Knidos hatte zwei Theater, eines mit einer Kapazität von 20.000 Zuschauern, das andere von etwa5.000 Zuschauern. Das größere der beiden Theater lag auf der Bergspitze. Seit dem zu Beginn des 19. Jahrhunderts fast der gesamte Marmor entfernt worden ist, sind nur noch wenige Spuren sichtbar. Der Tempel der Aphrodite übersieht die beiden Häfen und ist der schönste Platz in den Ruinen. Der kreisrunde Tempel misst 17 Meter Durchmesser. Die Türen des Tempels öffneten nach innen wo die Statue der Aphrodite aufgestellt war. Leider ist heute nur noch ein Block zu sehen. Die Sonnenuhr, die von Eudoksus erfunden wurde, ist einer der erhaltenen interessanten Punkte dieser antiken Stadt. Hier war es schon vor zweitausend Jahren möglich, die Zeit und die Jahreszeit zu messen.

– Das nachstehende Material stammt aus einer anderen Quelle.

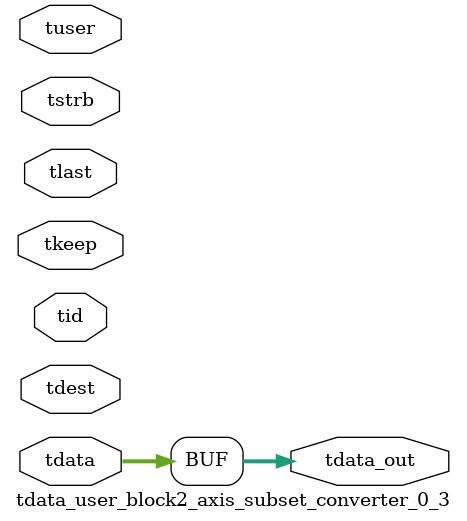
<source format=v>


`timescale 1ps/1ps

module tdata_user_block2_axis_subset_converter_0_3 #
(
parameter C_S_AXIS_TDATA_WIDTH = 32,
parameter C_S_AXIS_TUSER_WIDTH = 0,
parameter C_S_AXIS_TID_WIDTH   = 0,
parameter C_S_AXIS_TDEST_WIDTH = 0,
parameter C_M_AXIS_TDATA_WIDTH = 32
)
(
input  [(C_S_AXIS_TDATA_WIDTH == 0 ? 1 : C_S_AXIS_TDATA_WIDTH)-1:0     ] tdata,
input  [(C_S_AXIS_TUSER_WIDTH == 0 ? 1 : C_S_AXIS_TUSER_WIDTH)-1:0     ] tuser,
input  [(C_S_AXIS_TID_WIDTH   == 0 ? 1 : C_S_AXIS_TID_WIDTH)-1:0       ] tid,
input  [(C_S_AXIS_TDEST_WIDTH == 0 ? 1 : C_S_AXIS_TDEST_WIDTH)-1:0     ] tdest,
input  [(C_S_AXIS_TDATA_WIDTH/8)-1:0 ] tkeep,
input  [(C_S_AXIS_TDATA_WIDTH/8)-1:0 ] tstrb,
input                                                                    tlast,
output [C_M_AXIS_TDATA_WIDTH-1:0] tdata_out
);

assign tdata_out = {tdata[31:0]};

endmodule


</source>
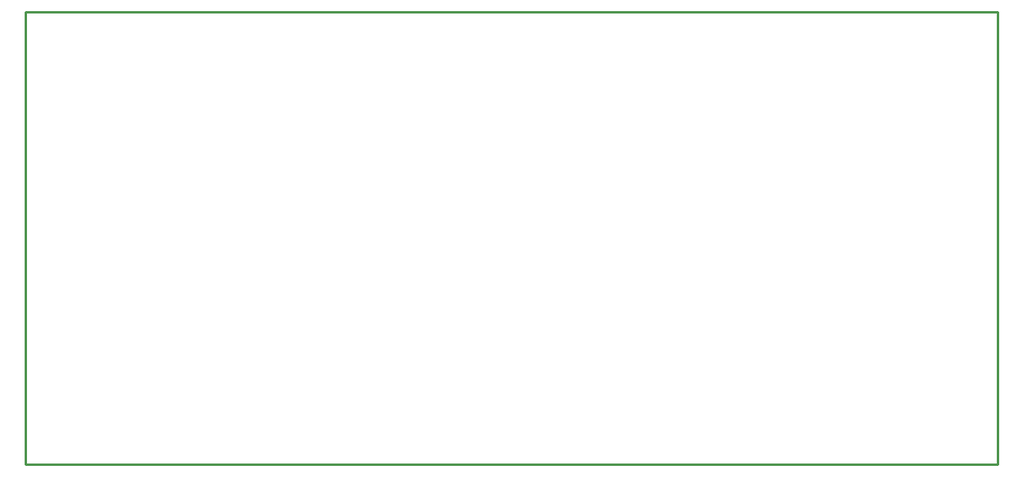
<source format=gbr>
G04 start of page 6 for group 4 idx 4 *
G04 Title: board, outline *
G04 Creator: pcb 20140316 *
G04 CreationDate: Mon 15 Jan 2018 01:30:57 AM GMT UTC *
G04 For: brian *
G04 Format: Gerber/RS-274X *
G04 PCB-Dimensions (mil): 6000.00 5000.00 *
G04 PCB-Coordinate-Origin: lower left *
%MOIN*%
%FSLAX25Y25*%
%LNOUTLINE*%
%ADD105C,0.0100*%
G54D105*X122000Y325000D02*X530000D01*
Y135000D01*
X122000D01*
Y325000D01*
M02*

</source>
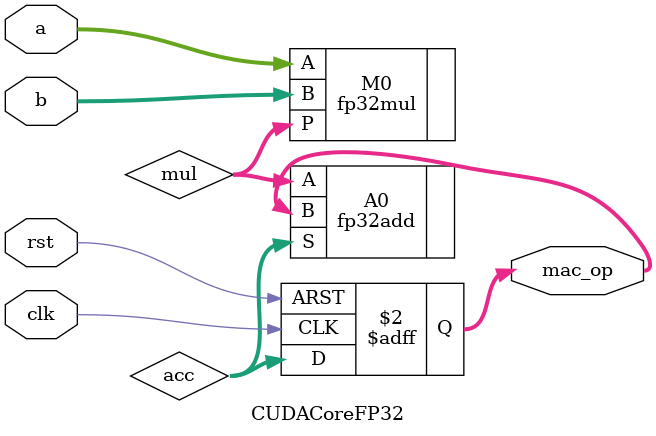
<source format=v>
module CUDACoreFP32 (
    input clk, rst,
    input [31:0] a, b,
    output reg [31:0] mac_op
);
    wire [31:0] mul, acc;
    fp32mul M0(.A(a), .B(b), .P(mul));
    fp32add A0(.A(mul), .B(mac_op), .S(acc));

    always @(posedge clk or posedge rst) begin
        if(rst)
            mac_op <= 32'd0;
        else
            mac_op <= acc;
    end
endmodule

</source>
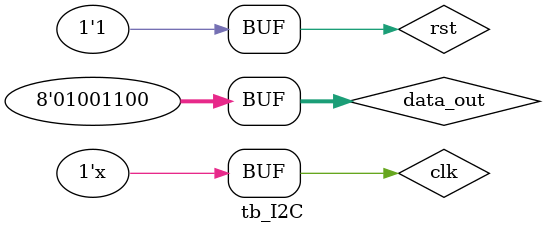
<source format=v>
`timescale 1ns/1ns

module tb_I2C;

	reg clk;
	wire scl;
	wire sda;
	
	reg rw;
	wire sda_in;
	reg sda_out;
	
	reg[0:7] data_in;
	reg[0:7] data_out;
	
	assign sda = (rw ? 8'bz : sda_out);
	assign sda_in = (rw ? sda : 8'bz);
	
	reg[3:0] pos;
	reg[1:0] status;
	reg transaction;
	
	reg sda_in1;
	reg sda_in2;
	
	reg scl1;
	reg scl2;
	
	reg ack;
	wire nack;
	
	reg start_con;
	reg stop_con;
	
	reg rst;
	
	assign nack = ~ack;
	
	parameter ADDRESS = 7'h26;
	parameter READ_ADDRESS = 0;
	parameter READ_DATA = 1;
	parameter WRITE_DATA = 2;
	
	
	wire MSTR;
	wire MSSB;
	wire[2:0] MSST;
	wire[3:0] MSPS;
	wire MSAK;
	wire[7:0] MSDO,MSDI;
	wire[31:0] round;
	FPGA_I2C i2c(.CLK(clk),.RST(rst),.SCL(scl),.SDA(sda)
					,.transaction(MSTR),.START_BIT(MSSB),.status(MSST),.pos(MSPS),.ACK(MSAK),.DATA_OUT(MSDO),.DATA_IN(MSDI),.round(round));
	
	initial begin
		data_out = 8'h4C;
		data_in = 0;
		sda_out = 1;
		clk = 0;
		rw = 1;
		pos = 0;
		status = 0;
		transaction = 0;
		
		sda_in2 = 1;
		sda_in1 = 1;
		
		scl2 = 0;
		scl1 = 0;
		
		ack = 0;
		
		start_con = 0;
		stop_con = 0;
		
		rst = 0;
		#10 rst = 1;
	end

	always @(posedge clk) begin
		if(rw) begin
			sda_in2 <= sda_in1;
			sda_in1 <= sda_in;
		end else begin
			sda_in2 <= 1;
			sda_in1 <= 1;
		end
		
		scl2 <= scl1;
		scl1 <= scl;
	end
	
	always @(posedge clk) begin
		if(scl && rw) begin
			if(!sda_in1 & sda_in2) start_con <= 1;
			else if(sda_in1 & !sda_in2) stop_con <= 1;
		end
		
		if(start_con && (scl1 ^ scl2)) begin 
			start_con <= 0;
			transaction <= 1;
		end
		
		if(stop_con) begin
			stop_con <= 0;
			transaction <= 0;
		end
	end
	
	
	always @(posedge clk) begin
		if(!transaction) status <= 0;
		else if(transaction) begin
			case(status)
				READ_ADDRESS : begin
					if(scl && pos < 8) data_in[pos] <= sda_in;
					else if(!scl && pos == 8) begin
						rw = 0;
						sda_out <= 0;
					end else if(!scl && pos > 8) begin
						pos <= 0;
						if(data_in[0:6] == ADDRESS) begin
							if(!data_in[7]) status <= READ_DATA;
							else status <= WRITE_DATA;
						end else status <= 3;
						rw = 1;
					end
				end
				
				READ_DATA : begin
					if(scl && pos < 8) data_in[pos] <= sda_in;
					else if(!scl && pos == 8)begin
						rw = 0;
						sda_out <= 0;
					end else if(!scl && pos > 8) begin
						pos <= 0;
						status <= 3;
						rw = 1;
					end
				end
				
				WRITE_DATA : begin
					if(!scl) begin
						rw = 0;
						if(pos < 8) sda_out <= data_out[pos];
						else if(pos == 8) sda_out <= 0;
						else begin
							pos <= 0;
							status <= 3;
						end
					end else if(scl && pos == 8)begin
						rw = 1;
						if(sda_in) ack <= 0;
						else ack <= 1;
					end
				end
				
				default : begin
					rw = 1;
					pos <= 0;
				end
				
			endcase
			
			if(scl1^scl2) begin
				if(!scl) pos <= pos + 1;
			end
		end
	end

	always #10 clk = ~clk;
	
endmodule
</source>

Der im korinthischen Stil  vom Architekten Stratos erbaute Tempel des Apollo befindet sich oberhalb des Theaters auf der höchsten Stelle des Berges. Es gab auch einen dorischen Tempel, der später als eine frühe christliche Kirche genutzt wurde. Die farbenprächtigen Mosaikböden der Kirche sind immer noch zu sehen. Die Stoa, die von dem berühmten Architekten Sostratus erbaut wurde, ist 113 Meter lang, 16 Meter breit und beinhaltet Räume, die exakt 5,00 x 3,80 Meter groß sind. Alle Räume öffnen sich nach Süden.

Im 6. Jahrhundert vor Christus wurde die Stadt Knidos reich und ließ für sich selbst ein Marmordenkmal in Delphi bauen. Die Stadt kontrollierte die gesamte Halbinsel von Datca als um 540 vor Christus die Perser ihr Reich weiter bis zum Ägäischen Meer ausweiteten. Die eindrucksvollste Zeit war allerdings die hellenistische Periode um 330 vor Christus.

Viele markierte Amphorengriffe aus Knidos sind bei Athen, bei Delos und Alexandria (in Ägypten) und sogar im nördlichen Teil des Schwarzen Meeres gefunden worden.

All dies sind stumme Zeugen der Bedeutung, die diese Stadt im Handel mit Wein und Olivenöl gespielt hat. Knidos wurde vom 2. Jahrhundert an ebenfalls bedeutend als Herstellungsort für verschiedene Töpfereiwaren. Im 7. Jahrhundert nach Christus wurde Knidos von arabischen Seeräubern stark zerstört.

In der Folgezeit gab es mehrere Erdbeben, die der Stadt auch stark zusetzten und darin liegen auch wohl die Gründe, die Stadt aufzugeben und zu verlassen.